◆ EXERCISE ◆
List every line in the rows below that contains the word "знижка".

******

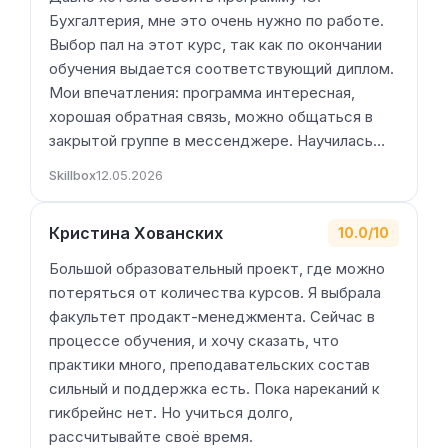
Бухгалтерия, мне это очень нужно по работе.
Выбор пал на этот курс, так как по окончании
обучения выдается соответствующий диплом.
Мои впечатления: программа интересная,
хорошая обратная связь, можно общаться в
закрытой группе в мессенджере. Научилась…
Skillbox
12.05.2026
Кристина Хованских
10.0/10
Большой образовательный проект, где можно
потеряться от количества курсов. Я выбрала
факультет продакт-менеджмента. Сейчас в
процессе обучения, и хочу сказать, что
практики много, преподавательских состав
сильный и поддержка есть. Пока нареканий к
гикбрейнс нет. Но учиться долго,
рассчитывайте своё время.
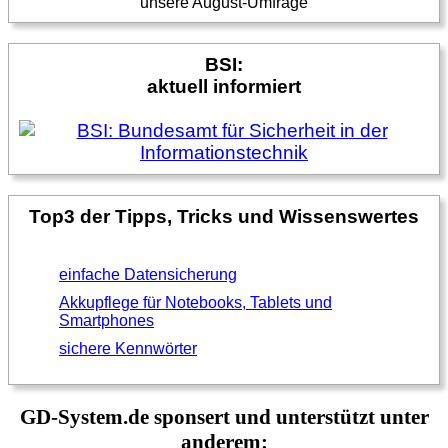
unsere August-Umfrage
BSI:
aktuell informiert
Top3 der Tipps, Tricks und Wissenswertes
einfache Datensicherung
Akkupflege für Notebooks, Tablets und
Smartphones
sichere Kennwörter
GD-System.de sponsert und unterstützt unter
anderem:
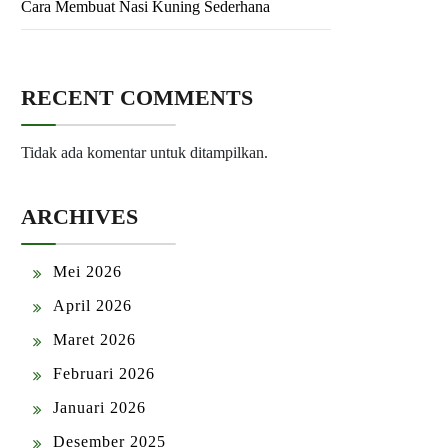
Cara Membuat Nasi Kuning Sederhana
RECENT COMMENTS
Tidak ada komentar untuk ditampilkan.
ARCHIVES
Mei 2026
April 2026
Maret 2026
Februari 2026
Januari 2026
Desember 2025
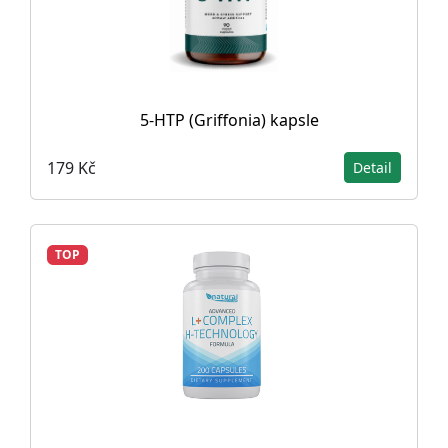
5-HTP (Griffonia) kapsle
179 Kč
Detail
TOP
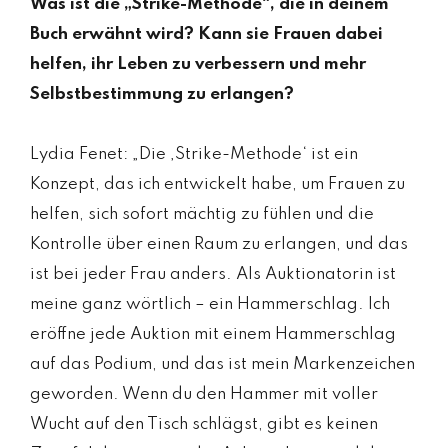
Was ist die „Strike-Methode“, die in deinem
Buch erwähnt wird? Kann sie Frauen dabei
helfen, ihr Leben zu verbessern und mehr
Selbstbestimmung zu erlangen?
Lydia Fenet: „Die ‚Strike-Methode‘ ist ein
Konzept, das ich entwickelt habe, um Frauen zu
helfen, sich sofort mächtig zu fühlen und die
Kontrolle über einen Raum zu erlangen, und das
ist bei jeder Frau anders. Als Auktionatorin ist
meine ganz wörtlich – ein Hammerschlag. Ich
eröffne jede Auktion mit einem Hammerschlag
auf das Podium, und das ist mein Markenzeichen
geworden. Wenn du den Hammer mit voller
Wucht auf den Tisch schlägst, gibt es keinen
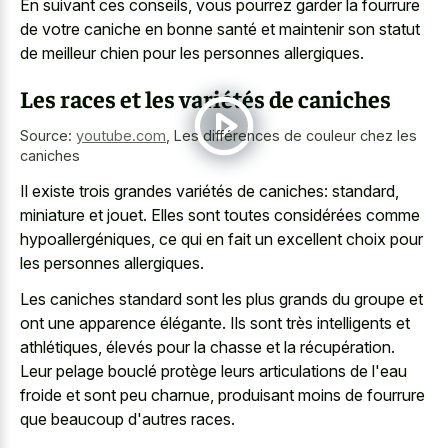
En suivant ces conseils, vous pourrez garder la fourrure
de votre caniche en bonne santé et maintenir son statut
de meilleur chien pour les personnes allergiques.
Les races et les variétés de caniches
Source:
youtube.com
,
Les différences de couleur chez les
caniches
Il existe trois grandes variétés de caniches: standard,
miniature et jouet. Elles sont toutes considérées comme
hypoallergéniques, ce qui en fait un excellent choix pour
les personnes allergiques.
Les caniches standard sont les plus grands du groupe et
ont une apparence élégante. Ils sont très intelligents et
athlétiques, élevés pour la chasse et la récupération.
Leur pelage bouclé protège leurs articulations de l'eau
froide et sont peu charnue, produisant moins de fourrure
que beaucoup d'autres races.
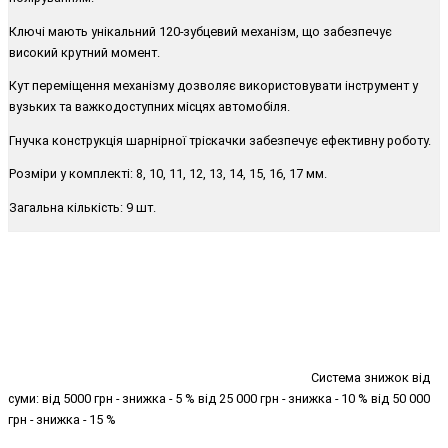
Ключі мають унікальний 120-зубцевий механізм, що забезпечує
високий крутний момент.
Кут переміщення механізму дозволяє використовувати інструмент у
вузьких та важкодоступних місцях автомобіля.
Гнучка конструкція шарнірної тріскачки забезпечує ефективну роботу.
Розміри у комплекті: 8, 10, 11, 12, 13, 14, 15, 16, 17 мм.
Загальна кількість: 9 шт.
Система знижок від
суми: від 5000 грн - знижка - 5 % від 25 000 грн - знижка - 10 % від 50 000
грн - знижка - 15 %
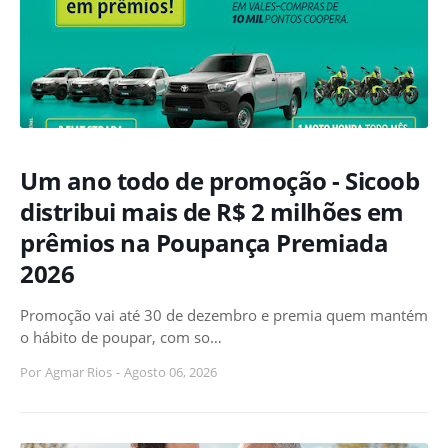
Um ano todo de promoção - Sicoob
distribui mais de R$ 2 milhões em
prêmios na Poupança Premiada
2026
Promoção vai até 30 de dezembro e premia quem mantém
o hábito de poupar, com so…
Por
Agmar Rios
-
Agosto 06, 2026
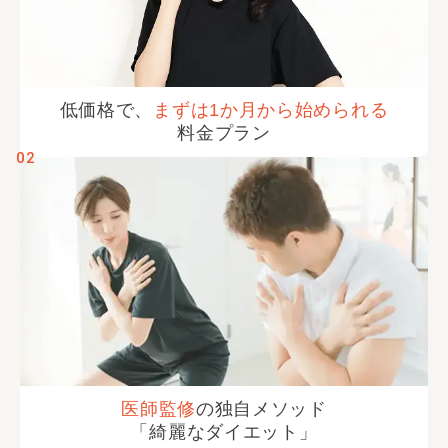
低価格で、
まずは
1か月から
始められる
料金プラン
02
医師監修
の
独自メソッド
「綺麗な
ダイエット」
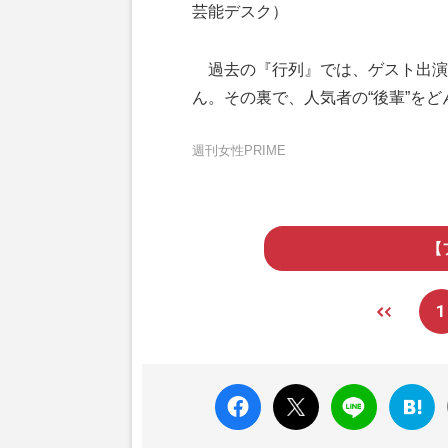
芸能デスク）
過去の『行列』では、ゲスト出演
ん。その裏で、人気者の“後輩”を
週刊女性PRIME
【
1
faceboo
X ポス
LINE
はてな
k いい
ト
ブック
ね
マーク
に追加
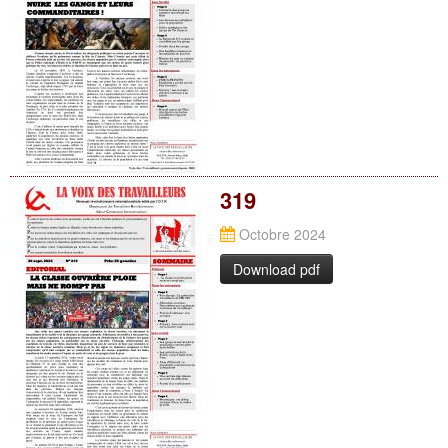
319
Octobre 2024
Download pdf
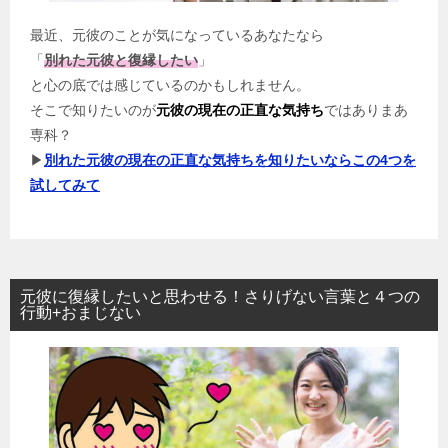
最近、元彼のことが気になっているあなたなら
「
別れた元彼と復縁したい
」
と心の底では感じているのかもしれません。
そこで知りたいのが
元彼の現在の正直な気持ち
ではありまあ
専科？
▶
別れた元彼の現在の正直な気持ちを知りたいならこの4つを
試してみて
元彼に復縁したいと思わせる！さりげない言葉と４つの
行動+おまじない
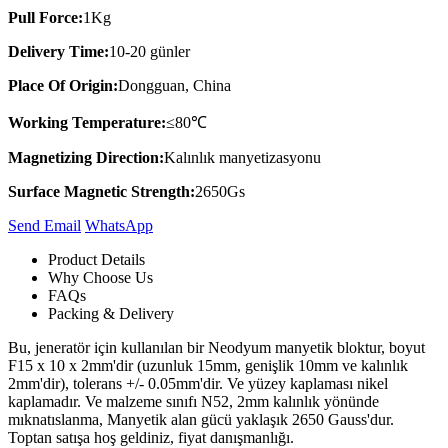
Pull Force:
1Kg
Delivery Time:
10-20 günler
Place Of Origin:
Dongguan, China
Working Temperature:
≤80℃
Magnetizing Direction:
Kalınlık manyetizasyonu
Surface Magnetic Strength:
2650Gs
Send Email
Whats​App
Product Details
Why Choose Us
FAQs
Packing & Delivery
Bu, jeneratör için kullanılan bir Neodyum manyetik bloktur, boyut
F15 x 10 x 2mm'dir (uzunluk 15mm, genişlik 10mm ve kalınlık
2mm'dir), tolerans +/- 0.05mm'dir. Ve yüzey kaplaması nikel
kaplamadır. Ve malzeme sınıfı N52, 2mm kalınlık yönünde
mıknatıslanma, Manyetik alan gücü yaklaşık 2650 Gauss'dur.
Toptan satışa hoş geldiniz, fiyat danışmanlığı.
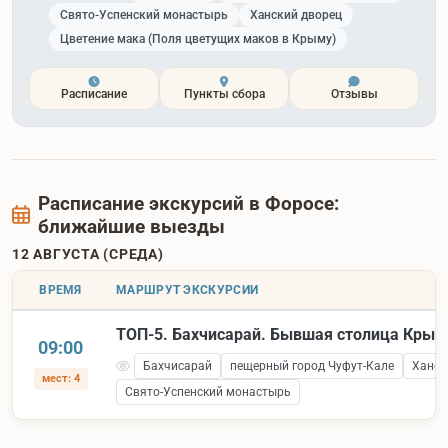
Свято-Успенский монастырь
Ханский дворец
Цветение мака (Поля цветущих маков в Крыму)
Расписание
Пункты сбора
Отзывы
Расписание экскурсий в Форосе:
ближайшие выезды
12 АВГУСТА (СРЕДА)
ВРЕМЯ
МАРШРУТ ЭКСКУРСИИ
ТОП-5. Бахчисарай. Бывшая столица Крым
09:00
Бахчисарай
пещерный город Чуфут-Кале
Ханск
мест: 4
Свято-Успенский монастырь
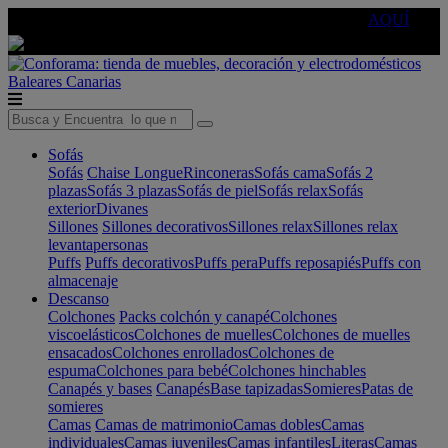
🔵Cambia tu electro con
-10% EXTRA
de descuento ☑️
AQUÍ
Baleares
Canarias
Sofás
Sofás
Chaise Longue
Rinconeras
Sofás cama
Sofás 2
plazas
Sofás 3 plazas
Sofás de piel
Sofás relax
Sofás
exterior
Divanes
Sillones
Sillones decorativos
Sillones relax
Sillones relax
levantapersonas
Puffs
Puffs decorativos
Puffs pera
Puffs reposapiés
Puffs con
almacenaje
Descanso
Colchones
Packs colchón y canapé
Colchones
viscoelásticos
Colchones de muelles
Colchones de muelles
ensacados
Colchones enrollados
Colchones de
espuma
Colchones para bebé
Colchones hinchables
Canapés y bases
Canapés
Base tapizadas
Somieres
Patas de
somieres
Camas
Camas de matrimonio
Camas dobles
Camas
individuales
Camas juveniles
Camas infantiles
Literas
Camas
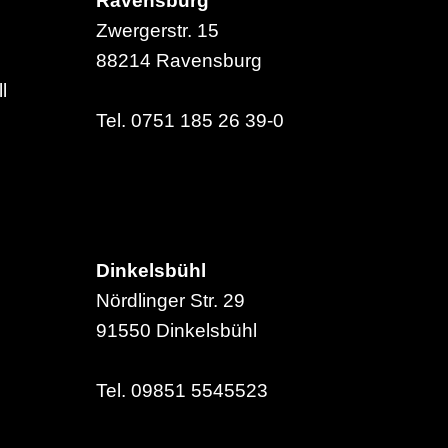
Ravensburg
Zwergerstr. 15
88214 Ravensburg
l
Tel. 0751 185 26 39-0
Dinkelsbühl
Nördlinger Str. 29
91550 Dinkelsbühl
Tel. 09851 5545523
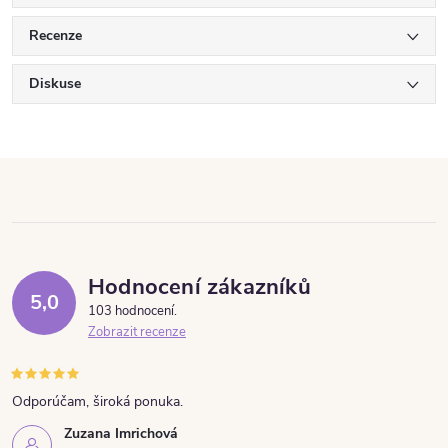
Recenze
Diskuse
Hodnocení zákazníků
5,0
103 hodnocení
Zobrazit recenze
Odporúčam, široká ponuka.
Zuzana Imrichová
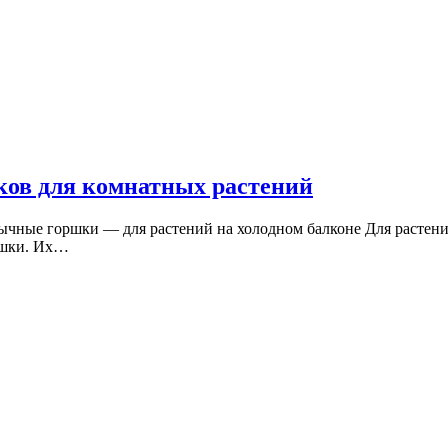
ов для комнатных растений
чные горшки — для растений на холодном балконе Для растений
ршки. Их…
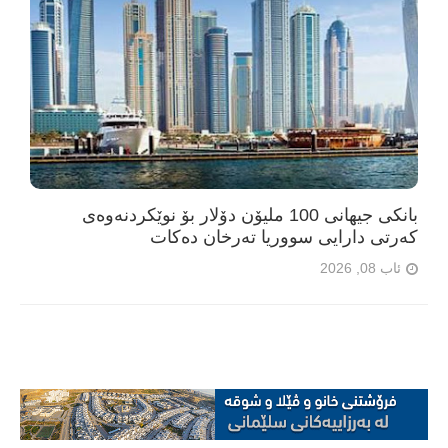
بانکی جیهانی 100 ملیۆن دۆلار بۆ نوێکردنەوەی
کەرتی دارایی سووریا تەرخان دەکات
ئاب 08, 2026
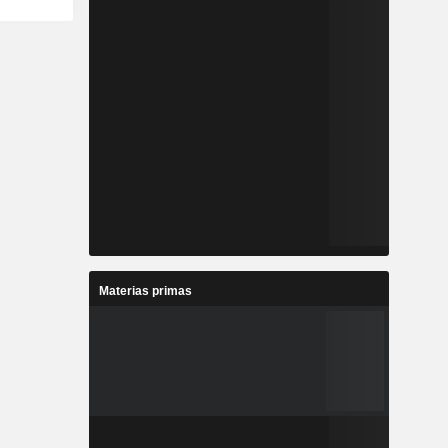
Materias primas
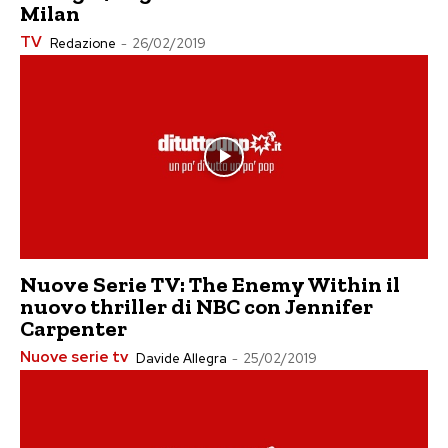
Milan
TV
Redazione
-
26/02/2019
Nuove Serie TV: The Enemy Within il
nuovo thriller di NBC con Jennifer
Carpenter
Nuove serie tv
Davide Allegra
-
25/02/2019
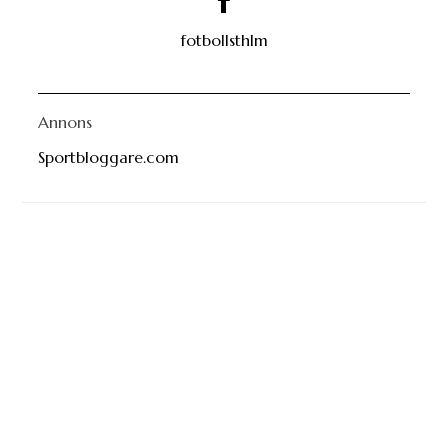
fotbollsthlm
Annons
Sportbloggare.com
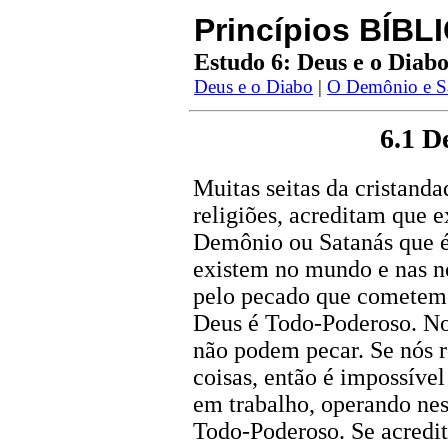
Princípios
BÍBL
Estudo 6: Deus e o Diab
Deus e o Diabo
|
O Demônio e S
6.1 D
Muitas seitas da cristanda
religiões, acreditam que
Demônio ou Satanás que é
existem no mundo e nas no
pelo pecado que cometemo
Deus é Todo-Poderoso. No
não podem pecar. Se nós 
coisas, então é impossível
em trabalho, operando nes
Todo-Poderoso. Se acredit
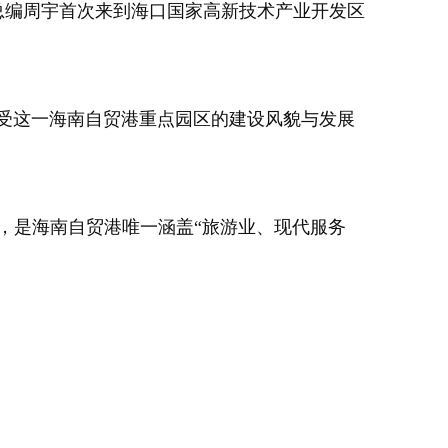
副总编周宇首次来到海口国家高新技术产业开发区
感受这一海南自贸港重点园区的建设风貌与发展
里，是海南自贸港唯一涵盖“旅游业、现代服务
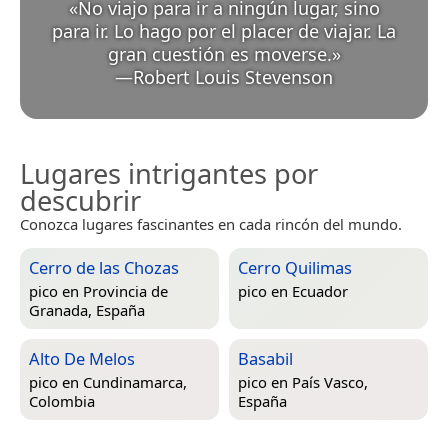
«
No viajo para ir a ningún lugar, sino
para ir. Lo hago por el placer de viajar. La
gran cuestión es moverse.
»
—
Robert Louis Stevenson
Lugares intrigantes por
descubrir
Conozca lugares fascinantes en cada rincón del mundo.
Cerro de las Chozas
Cerro Quilimas
pico en
Provincia de
pico en
Ecuador
Granada, España
Alto De Melos
Basabil
pico en
Cundinamarca,
pico en
País Vasco,
Colombia
España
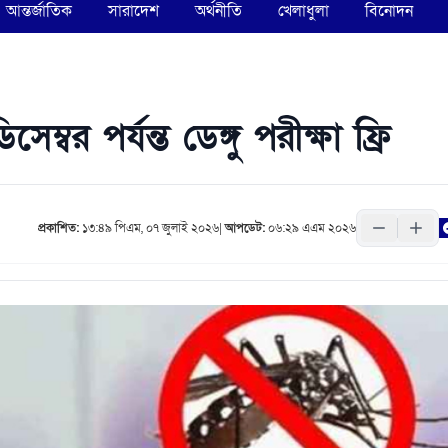
আন্তর্জাতিক
সারাদেশ
অর্থনীতি
খেলাধুলা
বিনোদন
বর পর্যন্ত ডেঙ্গু পরীক্ষা ফ্রি
প্রকাশিত:
১৩:৪৯ পিএম, ০৭ জুলাই ২০২৬
|
আপডেট:
০৬:২৯ এএম ২০২৬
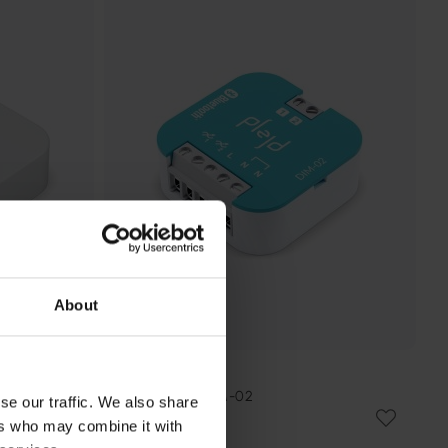
About
PLEJD
Krondæmper DIM-02
se our traffic. We also share
628 kr.
ers who may combine it with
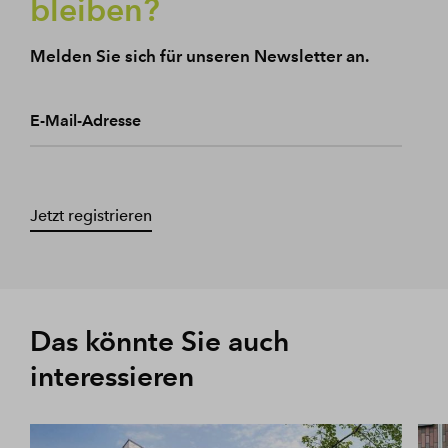
bleiben?
Melden Sie sich für unseren Newsletter an.
E-Mail-Adresse
Jetzt registrieren
Das könnte Sie auch
interessieren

******

◆ WRITTEN ANSWER ◆
суми: від 5000 грн - знижка - 5 % від 25 000 грн - знижка - 10 % від 50 000
грн - знижка - 15 %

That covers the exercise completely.